Maryclaire Dale, AP
The pursuit of profits blinded executives of a medical devices company to the "the sanctity of human life," a federal judge said Monday in sentencing them to prison for unapproved testing of bone cement that left three people dead. The Synthes North America officials are among the first corporate officials sent to prison for misdemeanor pleas as "responsible corporate officers" under the 1975 Park Doctrine.
According to U.S. District Judge Legrome D. Davis, the Synthes officials wanted to beat their competitors to market without going through the lengthy process of getting the bone cement product approved by the U.S. Food and Drug Administration. So they plotted to train select surgeons in its off-label use and then have the doctors publish their findings, the judge said. The program continued even after a patient died in surgery in Texas in 2003 and another died in California. The patients suffered sharp drops in blood pressure after the bone cement compound was injected into their spines. Synthes only halted the training after a third death in 2004.

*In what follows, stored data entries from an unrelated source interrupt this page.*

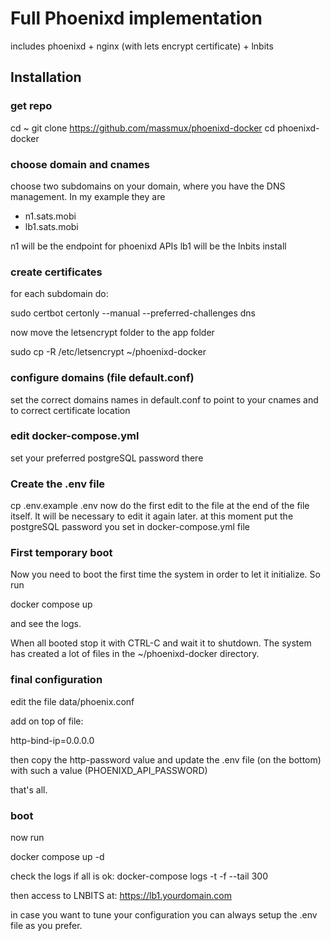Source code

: # Full Phoenixd implementation

includes phoenixd + nginx (with lets encrypt certificate) + lnbits


## Installation

### get repo

cd ~
git clone https://github.com/massmux/phoenixd-docker
cd phoenixd-docker

### choose domain and cnames

choose two subdomains on your domain, where you have the DNS management. In my example they are

- n1.sats.mobi
- lb1.sats.mobi

n1 will be the endpoint for phoenixd APIs
lb1 will be the lnbits install

### create certificates

for each subdomain do:

sudo certbot certonly --manual --preferred-challenges dns

now move the letsencrypt folder to the app folder

sudo cp -R /etc/letsencrypt ~/phoenixd-docker

### configure domains (file default.conf)

set the correct domains names in default.conf to point to your cnames and to correct certificate location

### edit docker-compose.yml

set your preferred postgreSQL password there

### Create the .env file

cp .env.example .env
now do the first edit to the file at the end of the file itself. It will be necessary to edit it again later.
at this moment put the postgreSQL password you set in docker-compose.yml file

### First temporary boot

Now you need to boot the first time the system in order to let it initialize. So run

docker compose up

and see the logs.

When all booted stop it with CTRL-C and wait it to shutdown. The system has created a lot of files in the ~/phoenixd-docker directory.

### final configuration

edit the file data/phoenix.conf

add on top of file:

http-bind-ip=0.0.0.0

then copy the http-password value and update the .env file (on the bottom) with such a value (PHOENIXD_API_PASSWORD)

that's all.

### boot

now run

docker compose up -d

check the logs if all is ok: docker-compose logs -t -f --tail 300

then access to LNBITS at: https://lb1.yourdomain.com

in case you want to tune your configuration you can always setup the .env file as you prefer.



 

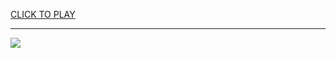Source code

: 
<a href="https://premium76.site?title=stickman_fighting_games_unblocked&ref=13M">CLICK TO PLAY</a></h3>
<hr>

<a href="https://premium76.site?title=stickman_fighting_games_unblocked&ref=13M"><img src="https://clearcache.store/games.png"></a>



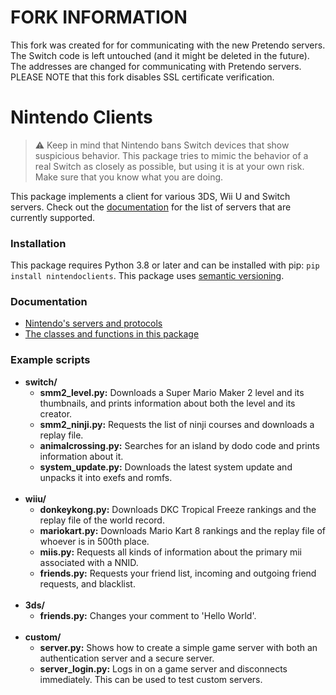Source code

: # FORK INFORMATION
This fork was created for for communicating with the new Pretendo servers. The Switch code is left untouched (and it might be deleted in the future). The addresses are changed for communicating with Pretendo servers.\
PLEASE NOTE that this fork disables SSL certificate verification.

# Nintendo Clients
> :warning: Keep in mind that Nintendo bans Switch devices that show suspicious behavior. This package tries to mimic the behavior of a real Switch as closely as possible, but using it is at your own risk. Make sure that you know what you are doing.

This package implements a client for various 3DS, Wii U and Switch servers. Check out the [documentation](https://nintendoclients.readthedocs.io) for the list of servers that are currently supported.

### Installation
This package requires Python 3.8 or later and can be installed with pip: `pip install nintendoclients`. This package uses [semantic versioning](https://semver.org/).

### Documentation
* [Nintendo's servers and protocols](https://github.com/Kinnay/NintendoClients/wiki)
* [The classes and functions in this package](https://nintendoclients.readthedocs.io)

### Example scripts
* **switch/**
    * **smm2_level.py:** Downloads a Super Mario Maker 2 level and its thumbnails, and prints information about both the level and its creator.
    * **smm2_ninji.py:** Requests the list of ninji courses and downloads a replay file.
    * **animalcrossing.py:** Searches for an island by dodo code and prints information about it.
    * **system_update.py:** Downloads the latest system update and unpacks it into exefs and romfs.
    <br><br>
* **wiiu/**
    * **donkeykong.py:** Downloads DKC Tropical Freeze rankings and the replay file of the world record.
    * **mariokart.py:** Downloads Mario Kart 8 rankings and the replay file of whoever is in 500th place.
    * **miis.py:** Requests all kinds of information about the primary mii associated with a NNID.
    * **friends.py:** Requests your friend list, incoming and outgoing friend requests, and blacklist.
    <br><br>
* **3ds/**
    * **friends.py:** Changes your comment to 'Hello World'.
    <br><br>
* **custom/**
    * **server.py:** Shows how to create a simple game server with both an authentication server and a secure server.
    * **server_login.py:** Logs in on a game server and disconnects immediately. This can be used to test custom servers.
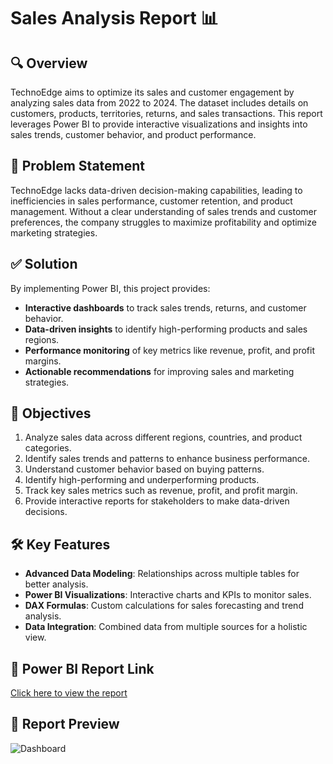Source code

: # Sales Analysis Report 📊

## 🔍 Overview  
TechnoEdge aims to optimize its sales and customer engagement by analyzing sales data from 2022 to 2024. The dataset includes details on customers, products, territories, returns, and sales transactions. This report leverages Power BI to provide interactive visualizations and insights into sales trends, customer behavior, and product performance.

## 🚨 Problem Statement  
TechnoEdge lacks data-driven decision-making capabilities, leading to inefficiencies in sales performance, customer retention, and product management. Without a clear understanding of sales trends and customer preferences, the company struggles to maximize profitability and optimize marketing strategies.

## ✅ Solution  
By implementing Power BI, this project provides:
- **Interactive dashboards** to track sales trends, returns, and customer behavior.
- **Data-driven insights** to identify high-performing products and sales regions.
- **Performance monitoring** of key metrics like revenue, profit, and profit margins.
- **Actionable recommendations** for improving sales and marketing strategies.

## 🎯 Objectives  
1. Analyze sales data across different regions, countries, and product categories.  
2. Identify sales trends and patterns to enhance business performance.  
3. Understand customer behavior based on buying patterns.  
4. Identify high-performing and underperforming products.  
5. Track key sales metrics such as revenue, profit, and profit margin.  
6. Provide interactive reports for stakeholders to make data-driven decisions.  

## 🛠️ Key Features  
- **Advanced Data Modeling**: Relationships across multiple tables for better analysis.  
- **Power BI Visualizations**: Interactive charts and KPIs to monitor sales.  
- **DAX Formulas**: Custom calculations for sales forecasting and trend analysis.  
- **Data Integration**: Combined data from multiple sources for a holistic view.  

## 🔗 Power BI Report Link  
[Click here to view the report](https://app.powerbi.com/view?r=eyJrIjoiYzgzMGQwNmYtZTRjMS00ZmVmLWFhOTctNTNkNzBmOWVjYWE5IiwidCI6ImM2ZTU0OWIzLTVmNDUtNDAzMi1hYWU5LWQ0MjQ0ZGM1YjJjNCJ9)

## 📸 Report Preview  
![Dashboard](Images/dashboard.png)
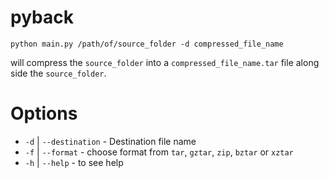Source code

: # pyback

`python main.py /path/of/source_folder -d compressed_file_name`

will compress the `source_folder` into a `compressed_file_name.tar` file along side the `source_folder`.


# Options

- `-d` | `--destination` - Destination file name
- `-f` | `--format` - choose format from `tar`, `gztar`, `zip`, `bztar` or `xztar`
- `-h` | `--help` - to see help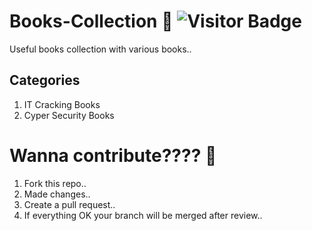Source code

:# Books-Collection 📖 <img alt="Visitor Badge" src="https://visitor-badge.feriirawann.repl.co?username=cyrusjetson&repo=Books-Collection&label=VISITS&style=plastic&color=%23457BFF&contentType=svg">

Useful books collection with various books..

## Categories 
1. IT Cracking Books
2. Cyper Security Books

# Wanna contribute???? 🤔
1. Fork this repo..
2. Made changes..
3. Create a pull request..
4. If everything OK your branch will be merged after review..
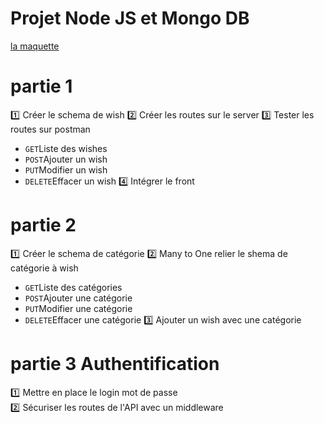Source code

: # Projet Node JS et Mongo DB
[la maquette](https://seven-valley.github.io/projet-node-js-mongo-db/)

# partie 1
:one: Créer le schema de wish
:two: Créer les routes sur le server
:three: Tester les routes sur postman
- <code>GET</code>Liste des wishes
- <code>POST</code>Ajouter un wish
- <code>PUT</code>Modifier un wish
- <code>DELETE</code>Effacer un wish
:four: Intégrer le front

# partie 2
:one: Créer le schema de catégorie
:two: Many to One relier le shema de catégorie à wish
- <code>GET</code>Liste des catégories
- <code>POST</code>Ajouter une catégorie
- <code>PUT</code>Modifier une catégorie
- <code>DELETE</code>Effacer une catégorie
:three: Ajouter un wish avec une catégorie

# partie 3 Authentification
:one: Mettre en place le login mot de passe  
:two: Sécuriser les routes de l'API avec un middleware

"One adverse event should have been enough to let you know that this course was not right," the judge said. "I can't understand how there wasn't a stop sign." Former President Michael Huggins and former Senior Vice President Thomas B. Higgins were sentenced to nine months in prison. John J. Walsh, the former director of regulatory and clinical affairs, worked at the company less time and received a five-month sentence. Former Synthes Vice President Richard Bohner had his sentencing postponed after his lawyer became ill in court.
The judge called the officers' conduct egregious and said they showed "disregard for the safety of others ... and for the sanctity of human life." He sent Huggins to prison immediately. Higgins, who ran the spine unit, was given two weeks to report to prison because of family issues. Walsh got a week to report to celebrate his child's birthday. The Park Doctrine typically involves corporate leaders taking the fall for things that happened under their watch. In this case, the judge found that they planned and executed the scheme and went above the zero to six month guideline range.
"There's a perception that this is not the type of conduct that tends to result in a jail sentence," the judge said. "We lose the ability to cause the industry to self-regulate, because the fear of jail for professionals is far greater than the fear of a young drug dealer." The judge, though, denied prosecutors the maximum one-year sentence they had sought, giving the men credit for their pleas. None of the three men sentenced made a statement in court.
Both Synthes and its former subsidiary Norian Corp. pleaded guilty to corporate healthcare fraud charges and agreed to pay $23 million in fines. As part of the plea, Synthes agreed to sell the subsidiary. In April, Johnson & Johnson agreed to buy Synthes, Inc., which had its global headquarters in Switzerland, for $21.3 billion.
According to prosecutors, the Synthes North America executives also failed to report the patient deaths and lied to FDA investigators during an on-site audit. The government applauded the sentences Monday. "It sends the right message, that lying to the FDA and disregarding patient safety has consequences," Assistant U.S. Attorney Mary Crawley said. The defendants denied any intent to violate FDA protocols, and at least one argued that he tried repeatedly to prevent off-label use.
"I didn't think at the time that we were doing anything illegal," Higgins wrote in a letter his lawyer read in court Monday. The bone cement, Norian XR, had been approved for surgical use in the arm but not in the weight-bearing spine. Pilot studies had shown it could cause blood clots in humans, and pig research suggested the clots could move to the lungs, causing death within 30 seconds, government experts said. Synthes used the cement in about 200 spine patients.
None of the surgeons could rule out the bone cement as a factor in the three deaths, but it also wasn't definitively blamed for them. One patient died in Plano, Texas, and two others in northern California.
The second victim was 83-year-old physicist Ryoichi Kikuchi, of Walnut Creek, California, once a visiting scholar at the University of California, Berkeley. Still mentally sharp, he opted for the surgery to relieve back pain, his grandchildren said. His family has long wondered why he didn't survive the surgery but only learned this past week of his connection to the case, according to two grandchildren who traveled to Philadelphia for the hearings. They called his death ironic, given his career devotion to careful scientific methodology. "Even if he had chosen to do this, his wish would have been for it to be part of an organized process, and not just, if something goes wrong, nothing comes of it," said grandson Alan Kikuchi, of New York.
All four executives have lost their careers and agreed to pay fines of $100,000 apiece. The judge questioned why men who had otherwise led good, moral lives came to make such unconscionable decisions at work. He said that other companies "need to hear the lesson loud and clear. The conduct ... needs to change."